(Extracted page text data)
▬▬▬

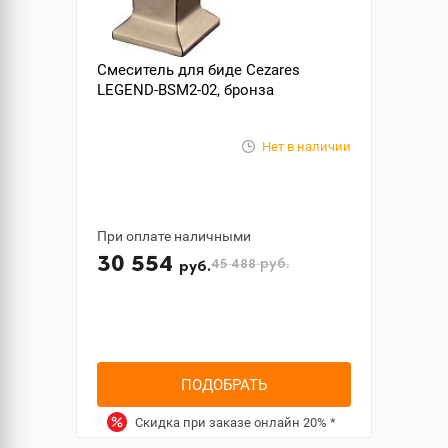
Смеситель для биде Cezares
LEGEND-BSM2-02, бронза
Нет в наличии
При оплате наличными
30 554
45 488
руб.
руб.
ПОДОБРАТЬ
Скидка при заказе онлайн
20%
*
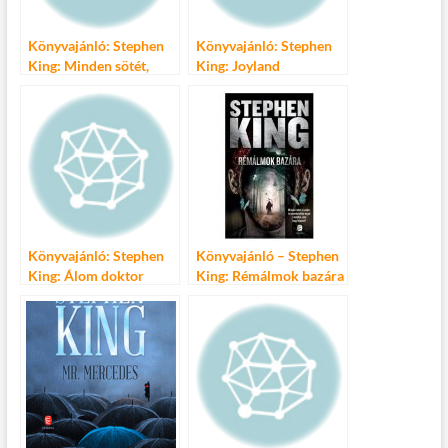
Könyvajánló: Stephen
Könyvajánló: Stephen
King: Minden sötét,
King: Joyland
csillag sehol
Könyvajánló: Stephen
Könyvajánló – Stephen
King: Álom doktor
King: Rémálmok bazára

▬▬▬

:: TASK ::
Filter the records above for the string "King" and copy each matching line.

:: THE COMPLETED TASK ::
King: Minden sötét,
King: Joyland
King: Álom doktor
King: Rémálmok bazára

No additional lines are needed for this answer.